The nightmares began. Each bloodied victim tried to speak, but the only sound that escaped was the horrible gurgling of blood pouring from their mouths. Every night, every time I shut my eyes, the same images. I’ve had no real sleep for weeks.

I see him now out of the corner of my eye. He holds out his hand and calls my name without a sound. I cannot go to him this way, on his terms. He wants me Sasha, of that I am certain, but I can’t bear to think of his plans. I have to claim the power, the upper hand. He must be stopped, and I’ve finally figured out how to reach him. He must be met where he lives, and he lives in death. It is what he breathes, what flows through his veins. In death I will be his fuel; in feeding the evil I will become the monster, and hopefully I can control him. Strength is the key. I have to be stronger than him.

Or I may be crazy.

Sasha, I called you to come over and could hear the relief in your voice. You must have been worried when I suddenly ‘moved back home’. I am so sorry to put you through this, but you are the only one who can handle what I am asking. You are the strongest person I know. Just think of me as one of the bodies we talked over at work as we turned off machines and pulled up the sheet, distancing ourselves from what had to be done. Only I am luckier than those people because this is just the beginning of my true purpose.
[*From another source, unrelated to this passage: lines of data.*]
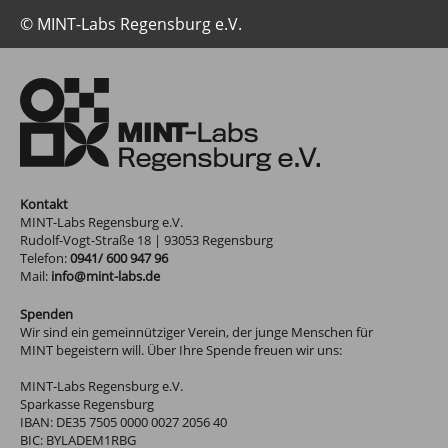
© MINT-Labs Regensburg e.V.
Kontakt
MINT-Labs Regensburg e.V.
Rudolf-Vogt-Straße 18
|
93053
Regensburg
Telefon:
0941/ 600 947 96
Mail:
info@mint-labs.de
Spenden
Wir sind ein gemeinnütziger Verein, der junge Menschen für
MINT begeistern will. Über Ihre Spende freuen wir uns:
MINT-Labs Regensburg e.V.
Sparkasse Regensburg
IBAN: DE35 7505 0000 0027 2056 40
BIC: BYLADEM1RBG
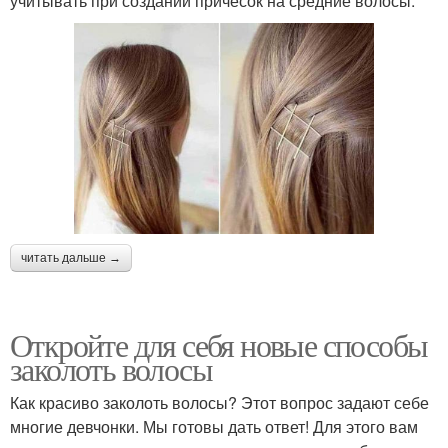
учитывать при создании причесок на средние волосы.
читать дальше →
Откройте для себя новые способы
заколоть волосы
Как красиво заколоть волосы? Этот вопрос задают себе
многие девчонки. Мы готовы дать ответ! Для этого вам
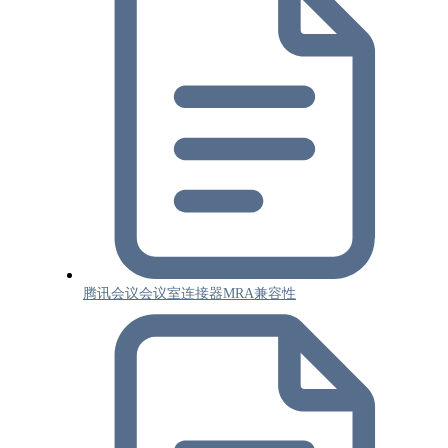
腾讯会议会议室连接器MRA兼容性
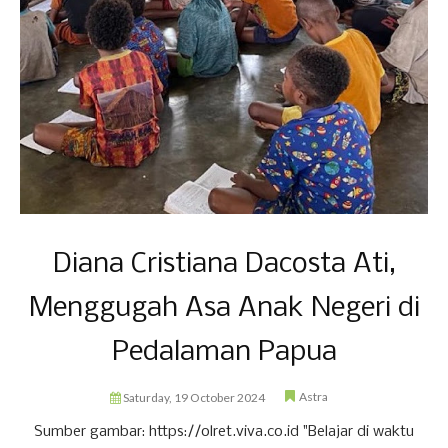
Diana Cristiana Dacosta Ati,
Menggugah Asa Anak Negeri di
Pedalaman Papua
Astra
Saturday, 19 October 2024
Sumber gambar: https://olret.viva.co.id "Belajar di waktu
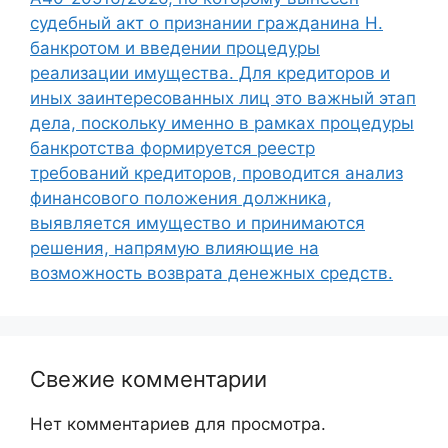
судебный акт о признании гражданина Н.
банкротом и введении процедуры
реализации имущества. Для кредиторов и
иных заинтересованных лиц это важный этап
дела, поскольку именно в рамках процедуры
банкротства формируется реестр
требований кредиторов, проводится анализ
финансового положения должника,
выявляется имущество и принимаются
решения, напрямую влияющие на
возможность возврата денежных средств.
Свежие комментарии
Нет комментариев для просмотра.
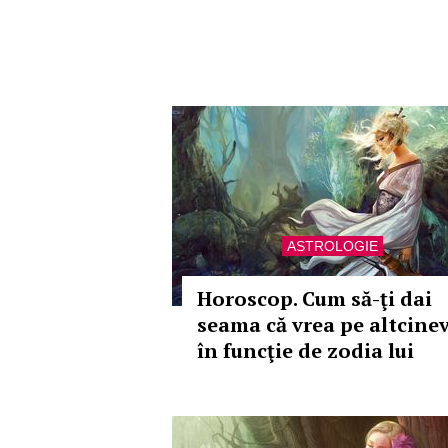
ASTROLOGIE
Horoscop. Cum să-ţi dai
seama că vrea pe altcinev
în funcţie de zodia lui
This is the only way. Please try to understand.

Always,

Lily

* * *

Huddled in the safety of her own apartment, Sasha wiped tears from her eyes as she read the letter for what must have been the thousandth time. When she had arrived at Lily’s she was greeted by an unlocked door. A part of her knew what she would find. Making her way warily to the bedroom, Sasha found Lily lying peacefully on her bed, an empty pill bottle overturned on top of several sheets of paper. Lily’s intent had been to explain, to answer whatever questions her friend may have, but the letter resulted in a huge burden on Sasha’s shoulders. Guilt that haunted her every second, like the image of Lily’s blonde hair spread out like an angelic halo. Lily’s blue eyes waiting to be closed.
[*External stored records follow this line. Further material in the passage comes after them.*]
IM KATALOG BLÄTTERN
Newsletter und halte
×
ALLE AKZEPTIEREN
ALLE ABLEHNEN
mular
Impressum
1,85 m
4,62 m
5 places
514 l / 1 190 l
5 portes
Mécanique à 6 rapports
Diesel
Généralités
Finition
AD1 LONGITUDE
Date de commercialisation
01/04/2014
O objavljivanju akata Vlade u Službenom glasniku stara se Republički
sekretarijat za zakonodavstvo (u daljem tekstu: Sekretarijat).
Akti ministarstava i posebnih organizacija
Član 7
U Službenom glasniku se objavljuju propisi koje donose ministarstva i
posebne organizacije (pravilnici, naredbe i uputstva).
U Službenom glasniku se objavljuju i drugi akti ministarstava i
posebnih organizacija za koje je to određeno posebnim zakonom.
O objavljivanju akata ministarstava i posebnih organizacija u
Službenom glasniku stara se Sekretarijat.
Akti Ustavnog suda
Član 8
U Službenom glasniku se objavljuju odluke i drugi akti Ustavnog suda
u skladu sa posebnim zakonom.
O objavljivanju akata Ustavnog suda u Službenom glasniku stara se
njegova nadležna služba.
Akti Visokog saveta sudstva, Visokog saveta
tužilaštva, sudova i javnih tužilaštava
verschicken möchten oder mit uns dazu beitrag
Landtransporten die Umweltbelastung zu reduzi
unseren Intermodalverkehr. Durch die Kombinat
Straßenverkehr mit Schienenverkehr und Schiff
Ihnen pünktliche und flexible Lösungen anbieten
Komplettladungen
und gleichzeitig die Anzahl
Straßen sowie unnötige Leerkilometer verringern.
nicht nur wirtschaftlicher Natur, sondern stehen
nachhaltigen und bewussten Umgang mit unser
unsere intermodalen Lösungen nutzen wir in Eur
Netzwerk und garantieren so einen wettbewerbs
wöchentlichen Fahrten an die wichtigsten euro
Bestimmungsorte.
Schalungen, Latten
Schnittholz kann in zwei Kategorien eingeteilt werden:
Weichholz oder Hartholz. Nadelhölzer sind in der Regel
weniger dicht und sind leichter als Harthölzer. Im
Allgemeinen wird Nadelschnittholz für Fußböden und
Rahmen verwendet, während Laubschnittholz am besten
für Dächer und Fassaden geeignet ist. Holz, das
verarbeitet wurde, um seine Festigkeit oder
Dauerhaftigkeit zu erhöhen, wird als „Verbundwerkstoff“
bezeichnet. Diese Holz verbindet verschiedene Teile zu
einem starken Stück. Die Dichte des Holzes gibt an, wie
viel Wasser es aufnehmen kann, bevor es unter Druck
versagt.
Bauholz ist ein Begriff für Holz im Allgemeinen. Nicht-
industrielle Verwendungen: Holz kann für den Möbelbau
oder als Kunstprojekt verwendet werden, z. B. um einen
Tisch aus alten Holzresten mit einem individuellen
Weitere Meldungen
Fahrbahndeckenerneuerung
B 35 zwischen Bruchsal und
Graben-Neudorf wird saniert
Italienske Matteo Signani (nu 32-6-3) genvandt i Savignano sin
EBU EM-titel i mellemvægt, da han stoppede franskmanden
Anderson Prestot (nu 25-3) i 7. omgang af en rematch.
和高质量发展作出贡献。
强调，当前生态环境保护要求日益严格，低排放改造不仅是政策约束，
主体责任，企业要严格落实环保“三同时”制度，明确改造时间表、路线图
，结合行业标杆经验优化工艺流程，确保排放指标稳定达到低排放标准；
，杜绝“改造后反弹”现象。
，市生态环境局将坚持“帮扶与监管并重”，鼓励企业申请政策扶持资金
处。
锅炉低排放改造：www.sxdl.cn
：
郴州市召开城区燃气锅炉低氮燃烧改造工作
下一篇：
Co-workers shared some of these feelings. They questioned how so many health professionals could have missed the signs of depression. Sasha could take this a step further because she’d read the letter. How could a friend, a nurse, miss the signs of obsession and delusion? She could identify signs of mental illness in strangers but had missed them when it counted most.

The doorbell rang earlier than she’d expected, shaking her from her dream-state. It was time to move on, she reminded herself as she walked to the door. As hard as it would be, she knew she had to take that first step. It’s what Lily would have wanted.

Sasha opened the door and returned her date’s smile, and for a moment she lost herself in his dark, black eyes.